Pewnie jest jakiś powód dlaczego nie mamy dziecka,chciałabym go poznac,może wtedy byłoby mi łatwiej żyć.

24 czerwca 2013, 09:22

Porada
tak pracuje,myślę,że gdybym nie pracowała to wtedy całkowicie bym zwariowała

6 lipca 2013, 19:46

Wszystko jest do dupy,to juz 3 lata,myslę realnie i wiem,że nie mamy szans na dziecko. Czasami myślę,że oswoiłam się z tą myślą i jakoś to będzie ale niekiedy są takie dni jak np. dzisiaj ,że siedzę i wyję patrząc bezsensownie w okno. Nie mam siły nie umiem sobie poradzić ze swoimi emocjami,kolejna miesiaczka przyszła jak w zegarku. Jak mam życ ze swiadomoscią życiowej porażki.

9 września 2013, 15:36

Mamy wrzesień i nadal nic,właściwie to raczej nic innego się nie spodziewałam ,postanowiłam jednak,że to nie koniec i powalcze jeszcze troche,tym razem metoda niekonwencjonalna. Jutro o 15 wizyta u CHINKI.

10 września 2013, 22:02

Akupunktura plus zioła. Duuuuużo pieniążków wydane.

19 września 2013, 11:57

38 dzień cyklu miesiaczki brak, czuję jednak ,że jest tuż za rogiem,dziwne wczoraj rano pojawiła się maleńks czerwona kropeczka na wkładce,myslałam,że to już ale nie cały wczorajszy dzień i dzisiejszy ranek nic.
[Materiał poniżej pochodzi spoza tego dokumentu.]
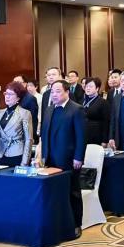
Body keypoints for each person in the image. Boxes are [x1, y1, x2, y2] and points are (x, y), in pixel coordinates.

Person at [39, 80, 86, 234]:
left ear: (67, 92)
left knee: (72, 192)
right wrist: (43, 155)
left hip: (69, 158)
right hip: (50, 158)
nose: (54, 94)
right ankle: (58, 222)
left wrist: (78, 157)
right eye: (52, 91)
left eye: (58, 91)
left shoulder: (76, 109)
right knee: (54, 191)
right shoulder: (49, 109)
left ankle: (76, 224)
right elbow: (45, 134)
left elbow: (81, 136)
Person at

Czekam wiec bo na pewno sie pojawi.

19 września 2013, 11:57

38 dzień cyklu miesiaczki brak, czuję jednak ,że jest tuż za rogiem,dziwne wczoraj rano pojawiła się maleńks czerwona kropeczka na wkładce,myslałam,że to już ale nie cały wczorajszy dzień i dzisiejszy ranek nic. Czekam wiec bo na pewno sie pojawi.